Apart from refraining to think about negative
thoughts, we can turn negative thoughts into positive ones.
One effective technique is
to learn a whole new set of happy words. These are words that evoke
positive feelings. Other studies
refer to these as “Positive Adjectives List”
from The Apache Method (The Antidotal Positive Adjectives Character and
Happiness
Enhancement Method)
According to this particular
study, which is based on Emmet Velton's classic paper, “There has been a
body of research empirically
validating our ability to positively or
negatively change our moods by reading phrases like “I feel very good”
or “I am afraid.”
So, how do we go about dislodging thoughts of unhappiness?
-
Be aware. We have to catch ourselves when we are about to indulge in negative thinking. In the first few days, we have to be very vigilant.
-
The moment we feel the onset of an unpleasant emotion, we have to identify it as precisely as possible. Is it hatred? Hurt? Fear? Anxiety? Discontent? This is a very critical component of the process as related to the next step.
-
Search for the exact opposite of the negative emotion. Think of its antonym. For example, the moment we catch ourselves feeling “lazy,” we would call to mind an opposite adjective like "energetic." We would then say to ourselves, "I feel energetic."
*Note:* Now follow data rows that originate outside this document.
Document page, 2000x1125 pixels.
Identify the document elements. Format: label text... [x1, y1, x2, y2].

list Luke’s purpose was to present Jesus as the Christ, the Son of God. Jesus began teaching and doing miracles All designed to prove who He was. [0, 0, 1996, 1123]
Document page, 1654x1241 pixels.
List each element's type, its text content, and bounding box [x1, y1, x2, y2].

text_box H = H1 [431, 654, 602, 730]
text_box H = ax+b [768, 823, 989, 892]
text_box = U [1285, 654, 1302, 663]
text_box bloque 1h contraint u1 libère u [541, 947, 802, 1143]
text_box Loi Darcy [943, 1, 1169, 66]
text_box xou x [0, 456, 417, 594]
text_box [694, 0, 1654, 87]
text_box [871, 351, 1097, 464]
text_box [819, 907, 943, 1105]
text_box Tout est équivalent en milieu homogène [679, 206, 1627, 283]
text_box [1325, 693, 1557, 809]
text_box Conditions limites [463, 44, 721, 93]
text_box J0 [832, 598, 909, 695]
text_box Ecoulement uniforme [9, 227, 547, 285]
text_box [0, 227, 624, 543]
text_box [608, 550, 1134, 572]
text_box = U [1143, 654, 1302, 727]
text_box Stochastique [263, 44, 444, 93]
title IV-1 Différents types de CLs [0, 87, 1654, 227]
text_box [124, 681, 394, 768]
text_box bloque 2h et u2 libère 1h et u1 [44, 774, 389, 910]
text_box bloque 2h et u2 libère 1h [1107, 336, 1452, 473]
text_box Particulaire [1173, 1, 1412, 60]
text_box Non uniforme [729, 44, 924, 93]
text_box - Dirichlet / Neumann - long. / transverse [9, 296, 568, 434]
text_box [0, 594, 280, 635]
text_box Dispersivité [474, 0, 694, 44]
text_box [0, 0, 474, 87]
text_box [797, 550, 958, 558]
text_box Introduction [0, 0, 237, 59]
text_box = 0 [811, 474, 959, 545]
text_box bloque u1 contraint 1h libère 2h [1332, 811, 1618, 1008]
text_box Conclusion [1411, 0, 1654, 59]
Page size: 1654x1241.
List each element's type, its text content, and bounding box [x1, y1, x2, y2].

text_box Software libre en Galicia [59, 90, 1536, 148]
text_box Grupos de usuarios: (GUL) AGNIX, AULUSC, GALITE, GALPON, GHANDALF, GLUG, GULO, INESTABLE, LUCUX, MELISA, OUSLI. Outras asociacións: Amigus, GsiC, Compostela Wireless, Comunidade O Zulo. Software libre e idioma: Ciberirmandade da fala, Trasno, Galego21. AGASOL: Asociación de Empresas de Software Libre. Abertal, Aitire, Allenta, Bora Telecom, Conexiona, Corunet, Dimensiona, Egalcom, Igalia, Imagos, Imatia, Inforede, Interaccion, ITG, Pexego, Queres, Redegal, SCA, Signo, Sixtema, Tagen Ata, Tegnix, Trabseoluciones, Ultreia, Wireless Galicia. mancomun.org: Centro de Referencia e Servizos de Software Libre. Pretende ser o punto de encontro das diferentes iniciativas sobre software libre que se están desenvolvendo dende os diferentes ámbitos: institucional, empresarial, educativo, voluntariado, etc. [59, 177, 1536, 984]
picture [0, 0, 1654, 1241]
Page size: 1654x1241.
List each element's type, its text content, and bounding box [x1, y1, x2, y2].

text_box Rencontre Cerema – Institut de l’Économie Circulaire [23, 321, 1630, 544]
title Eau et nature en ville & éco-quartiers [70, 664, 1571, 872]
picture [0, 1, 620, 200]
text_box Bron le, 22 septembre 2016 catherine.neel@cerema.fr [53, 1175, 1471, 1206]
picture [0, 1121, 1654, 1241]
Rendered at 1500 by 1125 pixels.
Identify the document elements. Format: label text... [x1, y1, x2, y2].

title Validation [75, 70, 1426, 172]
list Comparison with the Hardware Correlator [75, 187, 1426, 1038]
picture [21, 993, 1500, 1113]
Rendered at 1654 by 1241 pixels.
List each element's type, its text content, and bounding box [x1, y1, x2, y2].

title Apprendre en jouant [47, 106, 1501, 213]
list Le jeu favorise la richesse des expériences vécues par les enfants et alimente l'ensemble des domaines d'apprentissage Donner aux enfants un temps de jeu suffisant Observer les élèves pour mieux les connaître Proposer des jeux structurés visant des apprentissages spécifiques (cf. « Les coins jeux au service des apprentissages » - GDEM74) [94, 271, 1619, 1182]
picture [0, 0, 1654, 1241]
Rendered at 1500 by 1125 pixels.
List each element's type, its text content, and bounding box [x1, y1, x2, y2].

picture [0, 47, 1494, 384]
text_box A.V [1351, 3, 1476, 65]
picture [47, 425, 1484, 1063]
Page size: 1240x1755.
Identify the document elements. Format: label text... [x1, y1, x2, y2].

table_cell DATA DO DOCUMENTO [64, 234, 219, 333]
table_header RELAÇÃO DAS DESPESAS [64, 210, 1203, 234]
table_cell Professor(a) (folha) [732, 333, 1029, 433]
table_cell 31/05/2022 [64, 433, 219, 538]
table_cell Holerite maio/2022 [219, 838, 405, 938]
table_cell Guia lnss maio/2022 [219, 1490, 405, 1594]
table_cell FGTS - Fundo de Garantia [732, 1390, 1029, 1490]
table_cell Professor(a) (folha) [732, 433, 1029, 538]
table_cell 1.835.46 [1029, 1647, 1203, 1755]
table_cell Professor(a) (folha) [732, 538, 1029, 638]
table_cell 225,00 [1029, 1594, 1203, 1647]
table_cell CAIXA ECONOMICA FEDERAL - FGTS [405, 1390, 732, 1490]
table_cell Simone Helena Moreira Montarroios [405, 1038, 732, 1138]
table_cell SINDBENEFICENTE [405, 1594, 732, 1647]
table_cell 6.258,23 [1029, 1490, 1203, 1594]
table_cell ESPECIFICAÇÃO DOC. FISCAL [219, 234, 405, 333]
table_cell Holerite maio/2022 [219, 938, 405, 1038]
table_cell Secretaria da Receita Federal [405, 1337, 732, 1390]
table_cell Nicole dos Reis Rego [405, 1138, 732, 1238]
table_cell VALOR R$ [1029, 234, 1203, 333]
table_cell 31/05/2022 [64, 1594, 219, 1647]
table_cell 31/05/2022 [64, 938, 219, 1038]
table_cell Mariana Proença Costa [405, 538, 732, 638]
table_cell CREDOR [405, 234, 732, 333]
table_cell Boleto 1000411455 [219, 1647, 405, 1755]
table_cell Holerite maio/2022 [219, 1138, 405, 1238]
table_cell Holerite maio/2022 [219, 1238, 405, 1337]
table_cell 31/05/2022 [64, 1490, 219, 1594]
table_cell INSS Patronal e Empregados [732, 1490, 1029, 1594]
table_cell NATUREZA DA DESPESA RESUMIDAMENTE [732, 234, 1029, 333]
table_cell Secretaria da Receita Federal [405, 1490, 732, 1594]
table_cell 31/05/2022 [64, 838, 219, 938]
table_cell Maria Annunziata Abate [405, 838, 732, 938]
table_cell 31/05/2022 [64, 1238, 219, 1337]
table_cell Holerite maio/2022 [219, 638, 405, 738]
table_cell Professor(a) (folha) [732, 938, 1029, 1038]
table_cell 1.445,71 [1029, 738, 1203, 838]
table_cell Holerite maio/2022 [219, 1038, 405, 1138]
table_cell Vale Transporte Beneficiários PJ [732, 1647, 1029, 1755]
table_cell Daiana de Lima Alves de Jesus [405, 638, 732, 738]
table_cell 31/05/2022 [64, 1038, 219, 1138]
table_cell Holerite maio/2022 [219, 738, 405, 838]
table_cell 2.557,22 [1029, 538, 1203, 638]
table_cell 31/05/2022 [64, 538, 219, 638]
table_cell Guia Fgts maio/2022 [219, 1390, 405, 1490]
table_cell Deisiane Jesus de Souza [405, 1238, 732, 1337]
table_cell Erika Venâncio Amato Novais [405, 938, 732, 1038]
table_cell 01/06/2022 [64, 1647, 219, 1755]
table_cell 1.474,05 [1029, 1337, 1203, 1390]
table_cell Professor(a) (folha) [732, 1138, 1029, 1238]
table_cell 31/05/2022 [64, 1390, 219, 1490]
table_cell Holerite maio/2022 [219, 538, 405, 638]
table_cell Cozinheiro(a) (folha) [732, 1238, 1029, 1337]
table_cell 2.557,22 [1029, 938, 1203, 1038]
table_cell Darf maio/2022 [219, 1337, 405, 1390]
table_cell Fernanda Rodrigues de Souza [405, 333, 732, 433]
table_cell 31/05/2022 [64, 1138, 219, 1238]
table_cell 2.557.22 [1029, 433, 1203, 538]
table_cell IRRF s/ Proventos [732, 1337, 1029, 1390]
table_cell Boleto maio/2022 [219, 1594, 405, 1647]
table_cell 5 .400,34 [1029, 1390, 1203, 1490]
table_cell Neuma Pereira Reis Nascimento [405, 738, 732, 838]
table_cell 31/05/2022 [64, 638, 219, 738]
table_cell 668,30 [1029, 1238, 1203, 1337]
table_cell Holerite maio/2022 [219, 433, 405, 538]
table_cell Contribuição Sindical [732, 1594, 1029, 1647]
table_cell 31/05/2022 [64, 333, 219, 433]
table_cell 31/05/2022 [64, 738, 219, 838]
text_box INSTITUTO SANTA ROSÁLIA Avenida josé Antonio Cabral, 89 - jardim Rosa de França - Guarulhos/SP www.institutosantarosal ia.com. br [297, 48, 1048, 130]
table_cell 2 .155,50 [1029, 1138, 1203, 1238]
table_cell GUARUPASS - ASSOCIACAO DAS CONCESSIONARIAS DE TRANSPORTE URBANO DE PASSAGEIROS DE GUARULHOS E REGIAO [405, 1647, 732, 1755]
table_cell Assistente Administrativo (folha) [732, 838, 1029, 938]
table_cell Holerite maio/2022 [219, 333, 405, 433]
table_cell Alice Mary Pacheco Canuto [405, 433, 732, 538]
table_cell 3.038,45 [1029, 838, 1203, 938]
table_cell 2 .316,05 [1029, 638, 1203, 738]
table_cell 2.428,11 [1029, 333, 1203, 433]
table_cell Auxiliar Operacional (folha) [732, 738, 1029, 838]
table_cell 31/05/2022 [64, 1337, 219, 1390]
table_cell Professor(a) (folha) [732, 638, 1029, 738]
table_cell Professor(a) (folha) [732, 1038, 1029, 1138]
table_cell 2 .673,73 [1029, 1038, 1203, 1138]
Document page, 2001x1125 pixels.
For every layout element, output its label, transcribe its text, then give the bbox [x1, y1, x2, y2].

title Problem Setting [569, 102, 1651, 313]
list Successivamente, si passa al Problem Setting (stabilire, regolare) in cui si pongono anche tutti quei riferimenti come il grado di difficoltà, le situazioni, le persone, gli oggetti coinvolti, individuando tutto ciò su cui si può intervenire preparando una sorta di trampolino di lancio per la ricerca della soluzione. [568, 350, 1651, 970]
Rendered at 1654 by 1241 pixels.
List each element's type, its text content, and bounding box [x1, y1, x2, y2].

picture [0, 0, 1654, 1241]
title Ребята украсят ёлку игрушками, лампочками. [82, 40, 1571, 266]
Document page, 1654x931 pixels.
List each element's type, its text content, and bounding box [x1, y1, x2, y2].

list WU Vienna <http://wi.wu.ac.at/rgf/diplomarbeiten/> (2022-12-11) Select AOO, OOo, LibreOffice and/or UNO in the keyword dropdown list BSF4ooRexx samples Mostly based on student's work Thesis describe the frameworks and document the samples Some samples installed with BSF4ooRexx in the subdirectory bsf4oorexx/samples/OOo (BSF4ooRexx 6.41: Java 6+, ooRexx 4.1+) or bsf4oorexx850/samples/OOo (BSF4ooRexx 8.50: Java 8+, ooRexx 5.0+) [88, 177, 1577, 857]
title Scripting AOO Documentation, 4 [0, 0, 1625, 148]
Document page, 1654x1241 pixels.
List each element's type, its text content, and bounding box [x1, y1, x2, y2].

If we view ourselves as “pessimistic”, we say “I am hopeful.” If we feel we are “incompetent’, we say “I feel ingenious.”
What do we say if we see ourselves as “unmindful”? We say, “I am grateful.”
Can we use the same strategy
even if we do not feel any unpleasant feelings? Of course! We are
encouraged to think and say
to ourselves statements like "I feel
fabulous" to reinforce our mood, or statements like "I feel strong" or
"I feel friendly"
in order to enhance our character.
Other people have introduced
variations to the said technique. Others say it aloud in front of the
mirror every morning for
ten minutes for twenty-one days. Saying it
aloud increases its effectiveness as it represents emotional
involvement. This
is no different from expressing positive
affirmations and doing self-talk. Others find it more effective by
writing the statements
on paper, as they become more “physically”
involved.
Here are some of the happy words from the Apache Project. We just have to add "I feel" or "I am" to produce positive effects.
happy
grateful
determined
professional
sincere
focused
imaginative
successful
cheerful
inventive
tidy
open-minded
desirable
fair-minded
courageous
peaceful
stylish
cordial
appreciative
spontaneous
impartial
sensible
relaxed
loyal
alive
charming
good mannered
grounded
truthful
gorgeous
practical
industrious
mature
reasonable
powerful
fabulous
gracious
goodhearted
wise
philanthropic
consistent
dedicated
persuasive
amazing
calm
desirable
studious
confident
decisive
hopeful
big-hearted
genial
flexible
terrific
democratic
impressive
charitable
productive
good-natured
awesome
dependable
prompt
splendid
energetic
amicable
discerning
generous
fashionable
Sixth key to happiness: Happiness is mostly created, and rarely given.